--- Given task 1 ---
Please write out the part of the post about The Perils of Cinder Claws between "This product contains" and "(complete except spells).", inclusive.

--- Passage provided ---
Tuesday 6 February 2018

The Perils of Cinder Claws

HT 1 - The Perils of Cinder Claws was written by Daniel J. Bishop, with art by Jacob Blackmon and Christina Stiles. Cartography is by Kristian Richards. The forward, "A Tale of Madness", was written by Mark Gedak. The publisher is Purple Duck Games.

Disclosure: I am the author.

This product contains two holiday-themed adventures, The Thing in the Chimney (1st level) and The Nexus of Yule (3rd level), as well as the Cinder Claws himself as a potential patron (complete except spells).

The Thing in the Chimney

Originally published as an unofficial free holiday adventure with art by bygrinstow, The Thing in the Chimney is suitable for 16,1st level characters, 6-8 2nd level characters, 3-6 3rd level characters, or 1-2 4th level characters. The adventure allows the PCs to explore the polar workshop of the Cinder Claws, encounter an ancient petrified fruitcake, discover whether they have been naughty or nice, and eventually defeat the Cinder Claws to discover what it has left in their stockings.

"The fruitcake lies dreaming about distant planes, and is at first not aware of the characters. However, as it slowly becomes aware of them, it begins to exert a strong, alcohol-soaked odour of candied cherries and rum. Creatures who are within 10 feet of the fruitcake are enticed to eat it, and must roll a Will save (DC 10) to avoid cutting off, and consuming, a slice."

What could go wrong?

My initial run of this adventure saw one PC have his arm broken (and die!) when a snowman made a critical hit with an icy snowball. One player ended up with tinsel spider goop around his sword and hand, rendering it useless, but was able to find paint thinner to use as a solvent in the workshop. Another player ended up with a goblin servant in their stocking...I used the material on "Variety in Humanoids" and "Familiar Personality" in the core rulebook to make this fellow a memorable character.

--- Data in this exercise ---
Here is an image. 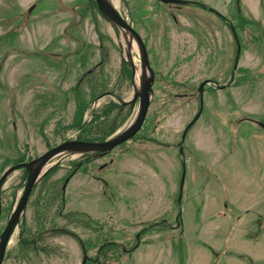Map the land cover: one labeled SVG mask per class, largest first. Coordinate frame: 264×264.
<instances>
[{
    "label": "rangeland",
    "instance_id": "rangeland-1",
    "mask_svg": "<svg viewBox=\"0 0 264 264\" xmlns=\"http://www.w3.org/2000/svg\"><path fill=\"white\" fill-rule=\"evenodd\" d=\"M111 1L156 75L146 120L105 158L54 159L3 264H82L72 235L32 243L59 227L80 236L96 259L86 264H264V0ZM210 7L238 33L233 80L238 44ZM122 44L96 0H0V178L65 140H104L132 122L139 102ZM26 179L19 169L3 185L0 234Z\"/></svg>",
    "mask_w": 264,
    "mask_h": 264
},
{
    "label": "water",
    "instance_id": "water-1",
    "mask_svg": "<svg viewBox=\"0 0 264 264\" xmlns=\"http://www.w3.org/2000/svg\"><path fill=\"white\" fill-rule=\"evenodd\" d=\"M96 1L99 10L104 16V18L111 24L115 32L118 35L121 34V37L123 38L124 45L123 44L122 45L124 46L126 52V61L131 65L133 69V81L135 88V98L133 102H136V100L139 99L138 111L132 122L115 136H112L104 140H81V139L65 140L62 143L49 148L47 151H45L44 153H42L41 155L37 156L32 160L21 161L17 164L10 166L2 174L0 178V219L2 215V188L4 183L11 176V174H13L19 169L25 170L27 180L23 193L19 198V201L17 202L16 206L14 207L12 214L8 218L4 230L0 234V264H3L4 262L8 245L12 238L13 233L15 232L19 223L22 221L23 217L26 214V208L31 192L33 191L36 184L43 178V176L55 166L52 164L54 163V159H56L57 157H61L62 155L74 156V155H83L90 153H96L100 156L106 155L107 153L112 151L114 147L133 138L139 132V130L141 129V127L143 126L146 120V116L154 94L153 85L155 82V72L150 63V58L146 43L140 32L124 16L120 14V12L114 6L111 0H96ZM162 1L166 3H175V4H191L194 2L192 0H162ZM213 11L218 13V11L214 9ZM231 28L238 44V52L233 68V76H232V80H233L234 73L238 67V62L241 54V44L239 41L236 28L232 23H231ZM134 43L136 44L139 51V56H140L139 67L138 65H136L134 61V55H133ZM138 68L140 69L139 81L136 80ZM208 81L209 80L203 81L199 86L198 90L201 95L200 108L197 114L195 115V117L188 123V125L184 129L182 134V139L180 142L181 145L184 142L188 131L194 125L196 120L201 116L203 112L204 86ZM219 87L224 88V86L221 85H219ZM258 123L264 127V122L258 121ZM185 175H186V166L184 163L183 177L181 183V193L179 196V200H181L182 197V189H183ZM69 179L70 177L68 178V180ZM64 188H66V186ZM137 236L139 237L140 234H138ZM79 241L82 245L84 252L82 264H86L90 256L88 255L86 247L81 238L79 239Z\"/></svg>",
    "mask_w": 264,
    "mask_h": 264
},
{
    "label": "flooded vegetation",
    "instance_id": "flooded-vegetation-1",
    "mask_svg": "<svg viewBox=\"0 0 264 264\" xmlns=\"http://www.w3.org/2000/svg\"><path fill=\"white\" fill-rule=\"evenodd\" d=\"M192 1H194L193 3H191V4H194V5H198V6H204L205 8H207V6L204 4V3H202V2H200V1H197V0H192ZM187 5H190V4H187ZM211 8V7H210ZM209 8V9H210ZM212 12H214L215 13V11H213V9H210ZM215 10V9H214ZM215 14H217V15H219L220 17H222L223 19H225L227 22H228V24H229V26L231 27V21L230 20H228V18L226 17V16H224L222 13H220V12H218V13H215ZM233 24V23H232ZM234 25V24H233ZM232 29V28H231ZM233 32V31H232ZM149 58H150V56H149ZM150 63H151V60H150ZM156 76V75H155ZM134 98H135V94H134ZM134 98H133V100H134ZM133 100H132V104L134 105L135 103H137L138 102V100H136V102H133ZM113 151V150H112ZM112 151H110L109 153H107L106 155H103V156H100V155H98V154H96V157L97 158H105V157H107V156H109L110 155V153L112 152ZM85 155V154H84ZM85 157H87V156H85ZM82 161H79V162H77L76 163V166H75V168L72 170V172L67 176V178H66V180H65V183H64V185H63V189H66V188H64L67 184H68V182L71 180V178L78 172V170H79V167L82 165ZM108 164H106V163H103L102 164V166L100 167L101 169H104L106 166H107ZM25 176H26V174H25ZM70 177V179L68 180V178ZM95 178H97V180H99V181H101V182H103V184L104 185H108V181L104 178V177H101V176H96ZM27 180V179H26ZM67 180H68V182H67ZM67 182V183H66ZM66 184V185H65ZM166 221V220H165ZM53 230H56V231H53ZM50 232H64V233H67V234H69V235H72V236H74L77 240H79L80 239V236L77 234V233H75V232H70L69 230H67V229H65V228H62V227H59V228H52V229H49V230H46V231H44V232H42V233H40V234H38L37 236H36V238H34V239H32V243H34V244H36V242H37V240H38V238L39 237H41V236H43V235H45V234H47V233H50ZM14 234V233H13ZM13 236V235H12ZM24 241H26V240H24ZM80 242V241H79ZM29 243V242H28ZM5 260V259H4ZM88 260H92V261H96V259H93V258H89Z\"/></svg>",
    "mask_w": 264,
    "mask_h": 264
},
{
    "label": "bare ground",
    "instance_id": "bare-ground-1",
    "mask_svg": "<svg viewBox=\"0 0 264 264\" xmlns=\"http://www.w3.org/2000/svg\"><path fill=\"white\" fill-rule=\"evenodd\" d=\"M114 1H115V3H117L116 0H114ZM179 6H180V5H179ZM123 42H124V41H123ZM134 47H135V46H134ZM138 67H139V66H138ZM139 73H140V69L138 68V72H137V75H136V80H137V81H139ZM138 100H139V99H138ZM138 102H139V101H138ZM126 127H127V126H126ZM126 127H125V128H126ZM125 128H123V129H125ZM123 129H121L120 131H122ZM120 131H119V132H120ZM119 132H118V133H119ZM118 133H117V134H118ZM115 135H116V134H115ZM115 135H114V136H115ZM109 138H110V137H109ZM107 139H108V138H107Z\"/></svg>",
    "mask_w": 264,
    "mask_h": 264
}]
</instances>
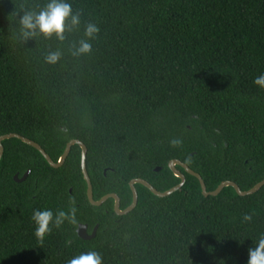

--- Given task 2 ---
How many lines of the records contain the string "rangeland" with matching case? Reply with the number alone.

--- Finished answer 1 ---
This product contains two holiday-themed adventures, The Thing in the Chimney (1st level) and The Nexus of Yule (3rd level), as well as the Cinder Claws himself as a potential patron (complete except spells).

--- Finished answer 2 ---
2